Here comes more TSA idiocy
So a numbskull would-be terrorist tried to set himself on fire aboard a US-bound Northwest jet yesterday, as you may have heard. My favorite part of the NYT story:
As investigators from around the world worked to determine how the suspect managed to get his explosives past security on a flight that had departed from Amsterdam with passengers who had originated in Nigeria, airports were consulting with the Transportation Safety Administration to impose stricter screening measures.
They need an investigator for this? Nothing the TSA does to your average traveler would catch the materials this guy brought on board unless he was unlucky enough to be singled out for individual screening — PLUS he boarded the plane either in Europe or Africa, not the US. There’s no big mystery.
Rest assured, though, that the TSA will use this as an opportunity to add even MORE useless security theater steps to the airport process with precisely zero increase in actual security.
Update: The new idiocy is here, and it makes zero fucking sense.

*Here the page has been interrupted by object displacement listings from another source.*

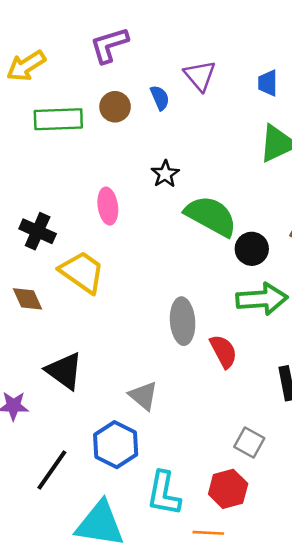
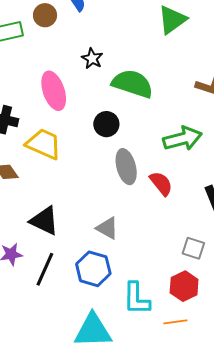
pink ellipse: (108, 206) -> (54, 91), size x1.4
black circle: (252, 249) -> (106, 124), moved
black line: (52, 470) -> (45, 269), moved

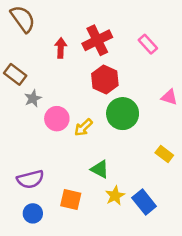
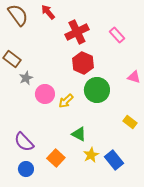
red arrow: (61, 48) -> (48, 12), moved, turned -42
purple semicircle: (30, 179) -> (24, 142), turned 60
orange square: (71, 199) -> (56, 158), turned 30

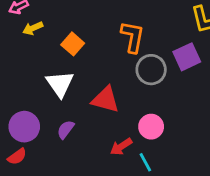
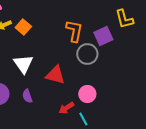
orange square: (73, 44) -> (23, 27), moved
purple square: (187, 57) -> (103, 36), moved
purple semicircle: (66, 129) -> (27, 96), turned -56

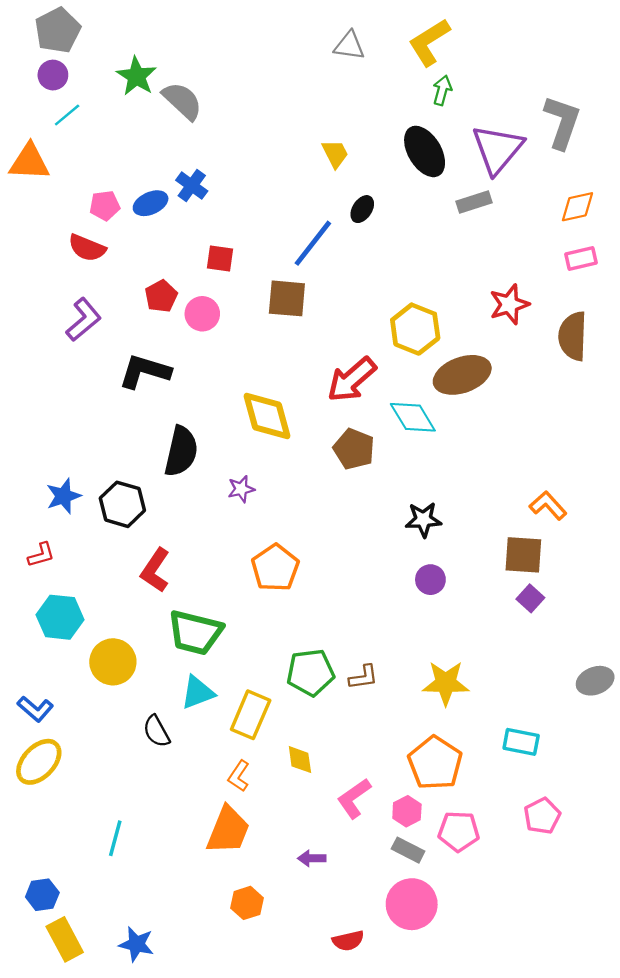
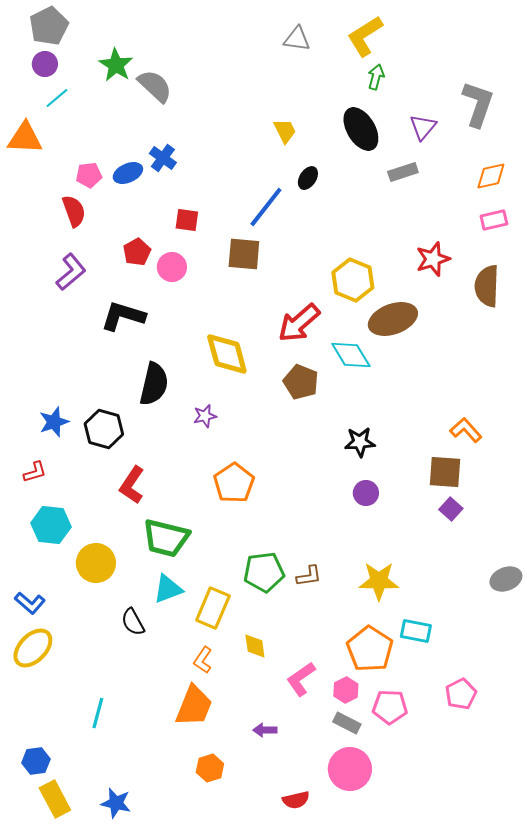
purple triangle: (497, 149) -> (423, 127), size x0.6
red semicircle: (87, 248) -> (74, 211), turned -132
cyan rectangle: (521, 742) -> (416, 631), moved

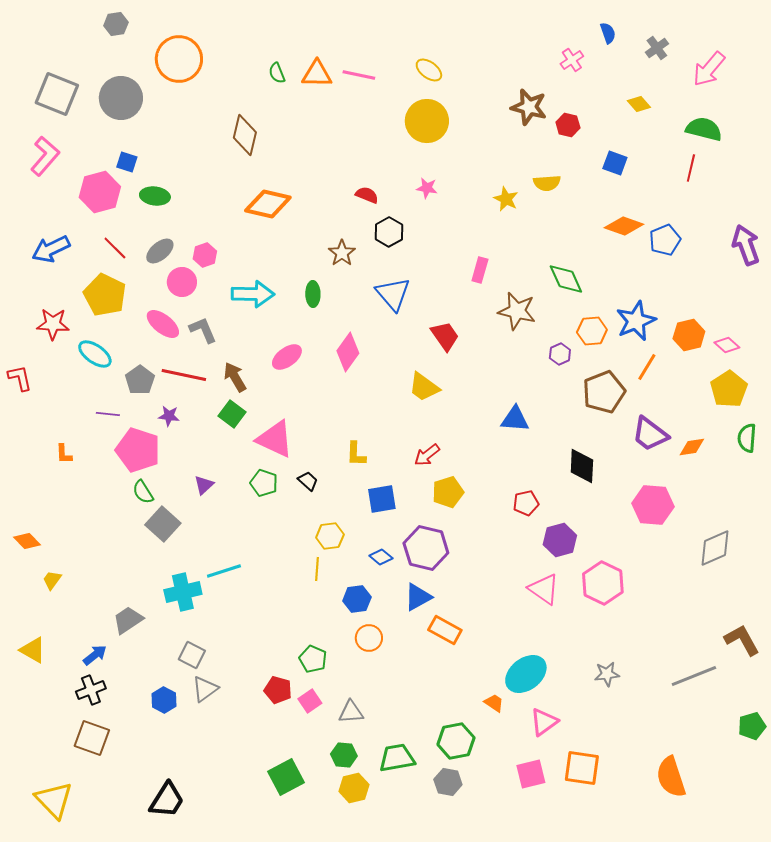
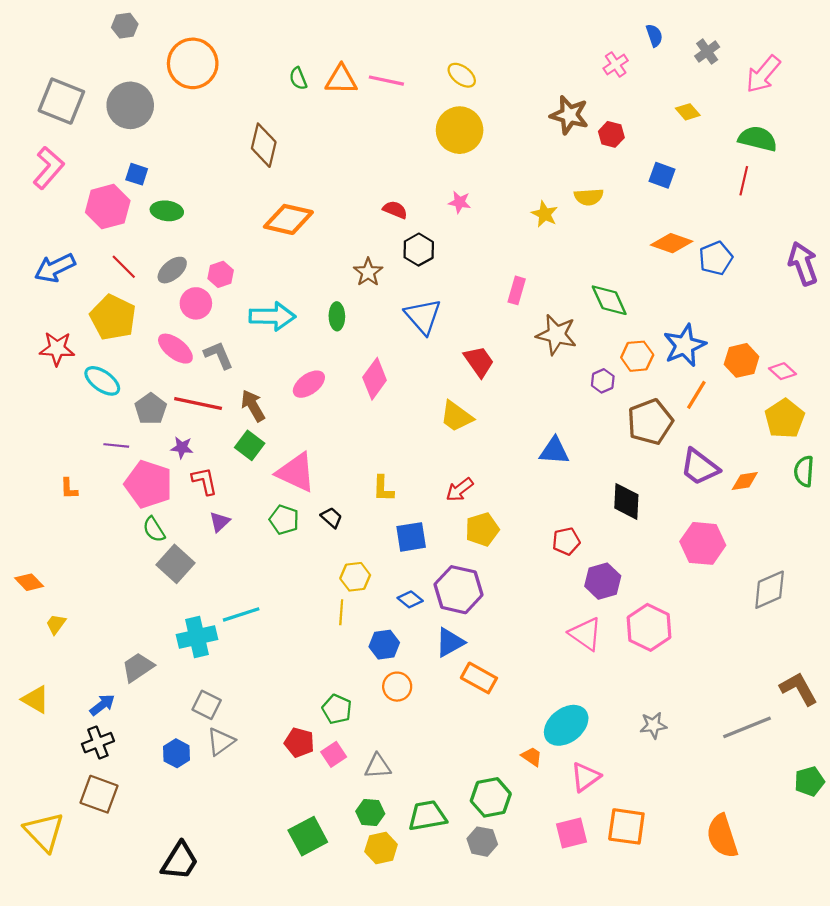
red L-shape: (20, 378) -> (204, 481), moved
yellow triangle: (54, 800) -> (44, 832), moved

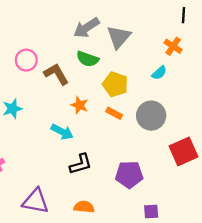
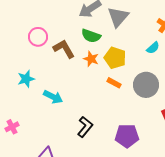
orange star: (79, 105) -> (91, 59), moved
cyan arrow: (62, 132) -> (53, 97), moved
black L-shape: (81, 164) -> (85, 127), turned -35

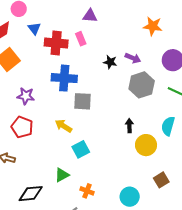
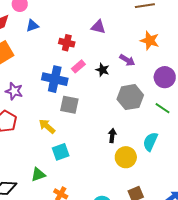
purple triangle: (90, 16) -> (98, 27), moved
blue triangle: (34, 29) -> (32, 26), turned 40
pink rectangle: (81, 39) -> (78, 66), moved, turned 64
red cross: (56, 43) -> (67, 43), moved, size x0.7
purple arrow: (133, 58) -> (127, 60), moved

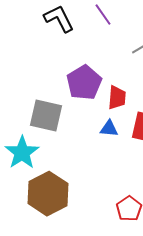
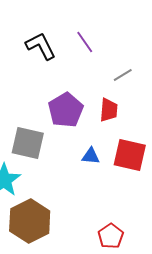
red trapezoid: (117, 98) -> (109, 110), moved

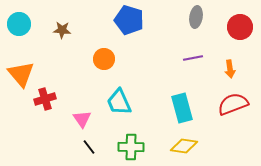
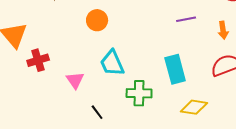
yellow diamond: (184, 146) -> (194, 107), moved
black line: (89, 147) -> (97, 112), moved
green cross: (131, 147) -> (139, 93), moved

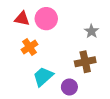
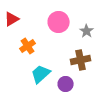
red triangle: (22, 19) -> (12, 19), moved, turned -42
pink circle: (46, 19) -> (59, 22), moved

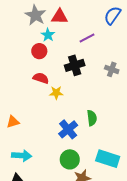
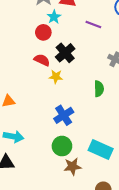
purple line: (87, 38) -> (93, 25), turned 42
black cross: (75, 65) -> (65, 53), moved, turned -30
green semicircle: (92, 118) -> (99, 89), moved

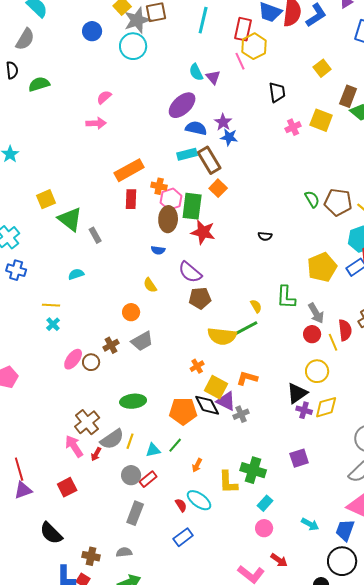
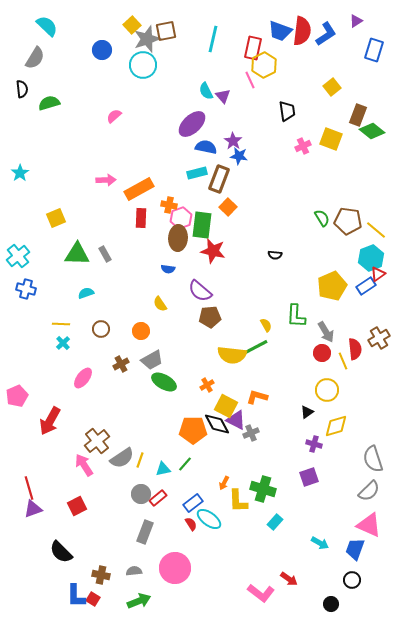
pink arrow: (96, 123) -> (106, 180), moved
brown rectangle: (209, 160) -> (219, 179), turned 52
green triangle: (70, 219) -> (77, 254), moved, turned -36
brown circle: (91, 362) -> (101, 329), moved
black triangle: (297, 393) -> (307, 412), size x0.6
green ellipse: (133, 401) -> (164, 382), moved, turned 35
purple cross: (304, 410) -> (314, 444), moved
red arrow: (96, 454) -> (50, 421), moved, size x2.0
orange arrow: (197, 465) -> (224, 483), moved
pink circle: (264, 528) -> (175, 568), moved, size x1.8
blue rectangle: (183, 537) -> (193, 503), moved
black circle: (342, 561) -> (352, 580), size x0.6

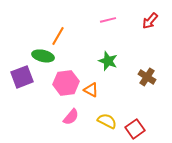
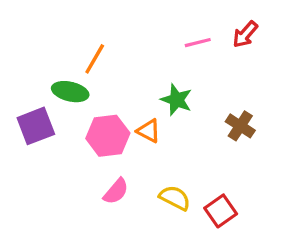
pink line: (108, 20) -> (198, 43), moved
orange triangle: (91, 90) -> (149, 131), moved

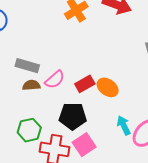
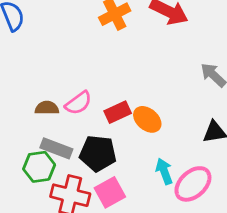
gray rectangle: (27, 66) -> (56, 148), moved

JeffreyP has more:
This is a profoundly stupid rule, even dumber than the rule that prevents passengers from carrying an unlimited number of three ounce containers of liquid aboard airplanes. The rule is not intended to protect passengers; it’s intended to protect politicians, to inoculate them from criticism the next time a bad terrorism incident occurs in the future. There are rules in place to prevent this kind of thing, right?
But it’s utterly absurd to think that these airport security rules will never prevent a single act of terrorism. (What’s to prevent the bad guy from doing his thing one hour and one minute before the plane lands?) What these rules will do, though, is to eternally memorialize every half-cocked would-be terrorist who manages to stick something flammable into his shoe or into his pants. And that is precisely the terrorists’ objective.